Extrait N°2 : chapitre X, Des premiers effets de la société (pages 105, 110)

La nature ne crée que des êtres libres ; la société ne fait que des tyrans et des esclaves ; toute société suppose un contrat, tout contrat une obligation respective. [...] il suit de là que, toute convention faite entre deux sujets inégaux en force, ne produit, ne peut produire qu'un tyran et un esclave, il suit encore de là que, dans l'union des deux sexes, les femmes généralement plus faibles ont dû être généralement opprimées. [...] Les femmes manquant de force ne purent défendre et conserver leur existence civile : compagne de nom, elles devinrent bientôt esclaves de fait, et esclaves malheureuses ; leur sort ne dut être guère meilleur que celui des Noirs de nos colonies. [...] cet état dura dans toute sa force jusqu'à ce que l'expérience d'une longue suite de siècles leur eût appris à substituer l'adresse à la force. Elles sentirent enfin que, puisqu'elles étaient plus faibles, leur unique ressource était de séduire ; elles connurent que si elles étaient dépendantes des hommes par la force, ils pouvaient le devenir d'elles par le plaisir (cf. la relation Valmont/Mme de Merteuil). Plus malheureuses que les hommes, elles durent penser et réfléchir plus tôt qu'eux ; elles surent les premières que le plaisir restait toujours au-dessous de l'idée qu'on s'en formait, et que l'imagination allait plus loin que la nature.

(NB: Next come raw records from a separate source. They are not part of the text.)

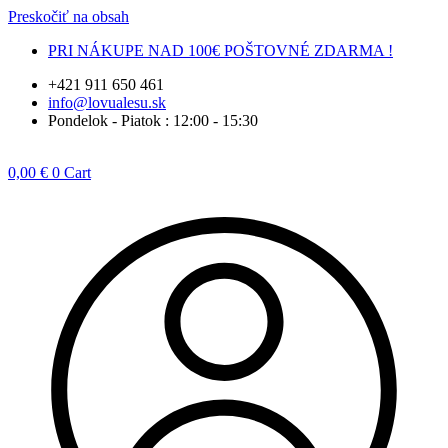
Preskočiť na obsah
PRI NÁKUPE NAD 100€ POŠTOVNÉ ZDARMA !
+421 911 650 461
info@lovualesu.sk
Pondelok - Piatok : 12:00 - 15:30
0,00
€
0
Cart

Ces premières vérités connues, elles apprirent d'abord à voiler leurs appas pour éveiller la curiosité ; elles pratiquèrent l'art pénible de refuser, lors même qu'elles désiraient de consentir ; de ce moment elles surent allumer l'imagination des hommes, elles surent à leur gré faire naître et diriger les désirs : ainsi naquirent la beauté et l'amour* ; alors le sort des femmes s'adoucit, non qu'elles soient parvenues à s'affranchir entièrement de l'état d'oppression où les condamna leur faiblesse ; mais dans l'état de guerre perpétuelle qui subsiste entre elles et les hommes, on les a vues, à l'aide des caresses qu'elle ont su créer, combattre sans cesse, vaincre quelquefois, et souvent, plus adroites, tirer avantage des forces même dirigées contre elles ; quelquefois aussi les hommes ont tourné contre elles-mêmes ces armes, et leur esclavage en est devenu plus dur. De la beauté et de l'amour naquit la jalousie ; ces trois illusions ont totalement changé l'état respectif des hommes et des femmes, elles sont devenues la base et le garant de tout contrat passé entre eux.

    * : [...]nous parlons de la beauté de choix et de l'amour exclusif.